Personal information
- Nationality: South Korean
- Born: 27 February 1987 (age 38) Anyang, Gyeonggi-do
- Hometown: Seoul
- Height: 193 cm (6 ft 4 in)
- Weight: 89 kg (196 lb)
- Spike: 329 cm (130 in)
- Block: 320 cm (126 in)
- College / University: Kyonggi University

Volleyball information
- Position: Opposite spiker
- Current club: Uijeongbu KB Stars
- Number: 14

Career
| Years | Teams |
| 2009–2013 2013–2017 2017– | Woori Capital Dream Six OK Savings Bank KB Insurance Stars |

Honours
Asian Junior Championship
| Gold medal – first place | 2004 Doha |  |
Asian Youth Championship
| Silver medal – second place | 2005 Tehran |  |

= Kang Young-jun =

South Korean volleyball player (born 1987)

Kang Young-jun (강영준; born ) is a South Korean male volleyball player. He currently plays for the Uijeongbu KB Insurance Stars.

==Career==
===Clubs===
Kang was selected first overall by the Woori Capital Dream Six in the 2009 V-League Draft.

Kang was drafted to expansion team OK Savings Bank Rush & Cash in the 2013 V-League Expansion Draft. Kang helped the team to win two consecutive championships serving as the backup opposite spiker to Robertlandy Simon.

After the 2016–17 season, Kang was traded to the KB Insurance Stars for Kim Yo-han.

===National team===
While attending Inchang High School in Guri, Kang was selected for the South Korean junior national team, which won the 2004 Asian Junior Volleyball Championship in Doha.
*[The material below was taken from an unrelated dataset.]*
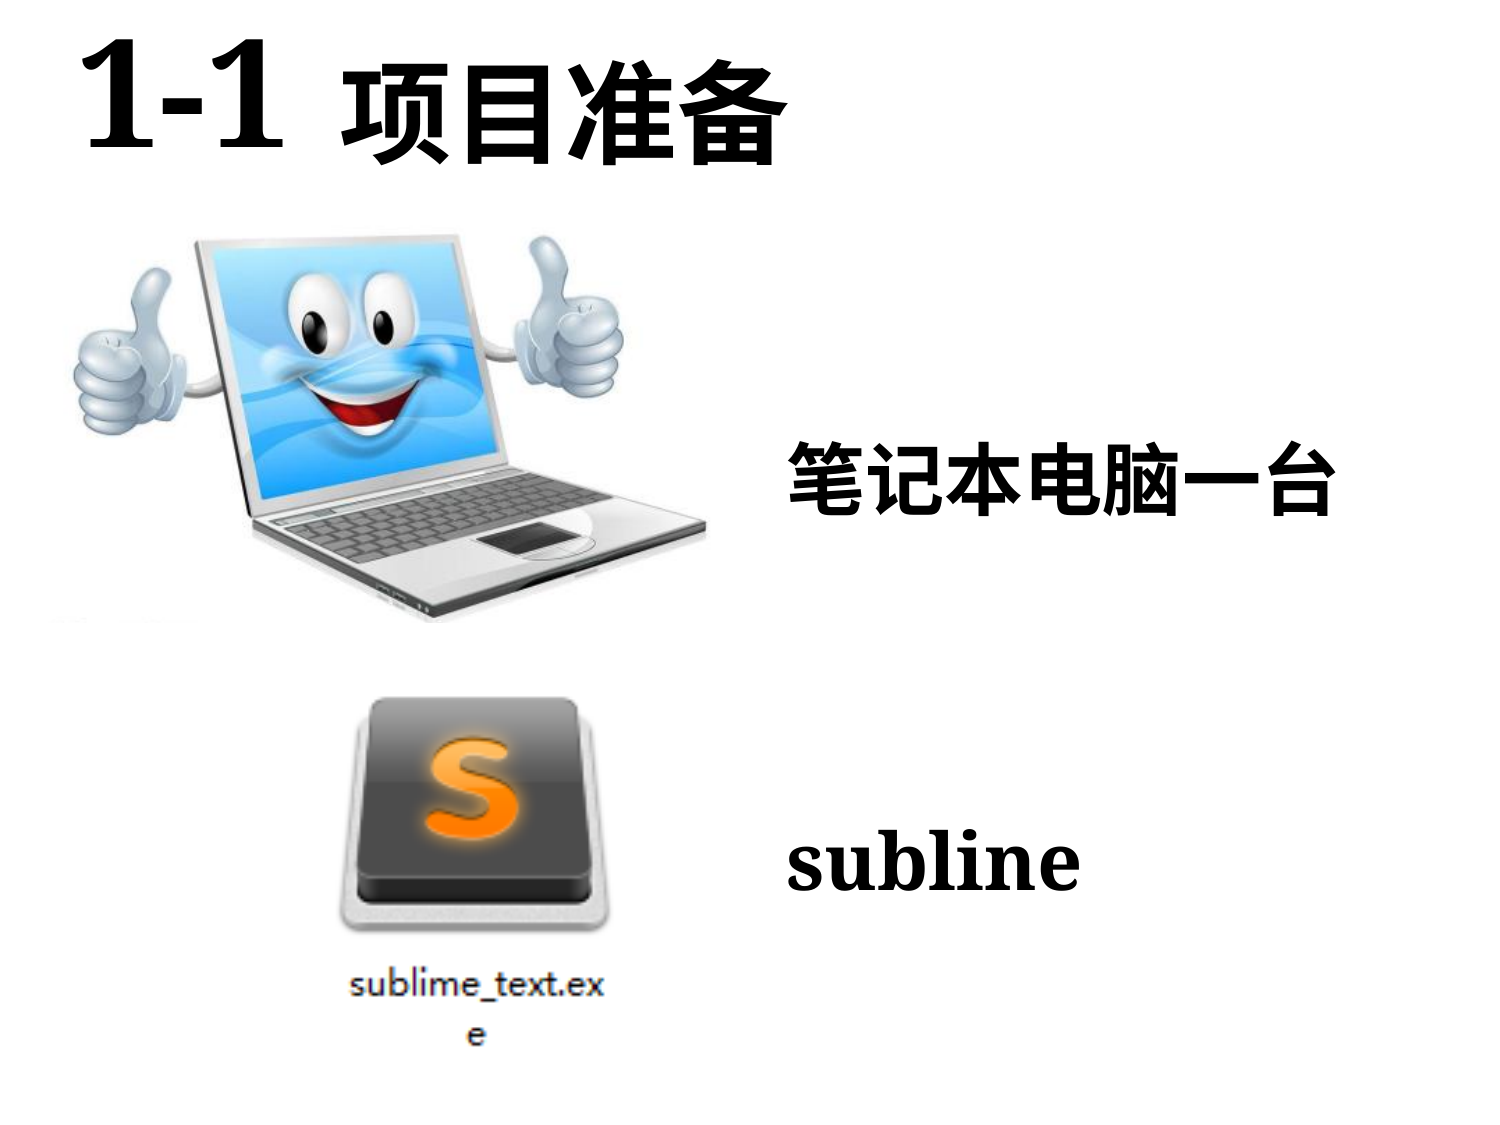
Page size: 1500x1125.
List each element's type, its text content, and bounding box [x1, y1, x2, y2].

At the 2005 Asian Youth Volleyball Championship in Tehran, Kang played as the starting opposite spiker and helped Team Korea to the gold medal match, where they lost to Iran. He was named the tournament's "Best Spiker".

As a senior at Kyonggi University in 2009, Kang got called up to the South Korean collegiate national team for the 2009 Summer Universiade in Belgrade, where the team finished in 10th place.